**Records**

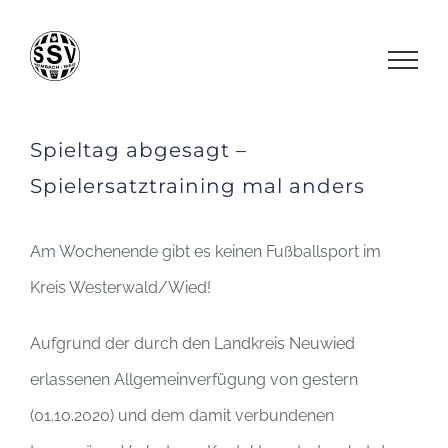
Zum
Inhalt
springen
Spieltag abgesagt –
Spielersatztraining mal anders
Am Wochenende gibt es keinen Fußballsport im
Kreis Westerwald/Wied!
Aufgrund der durch den Landkreis Neuwied
erlassenen Allgemeinverfügung von gestern
(01.10.2020) und dem damit verbundenen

**Work to be completed**
Go through the listing above and retype each line exactly, apart from the pictures.

**Output of the task**
Zum
Inhalt
springen
Spieltag abgesagt –
Spielersatztraining mal anders
Am Wochenende gibt es keinen Fußballsport im
Kreis Westerwald/Wied!
Aufgrund der durch den Landkreis Neuwied
erlassenen Allgemeinverfügung von gestern
(01.10.2020) und dem damit verbundenen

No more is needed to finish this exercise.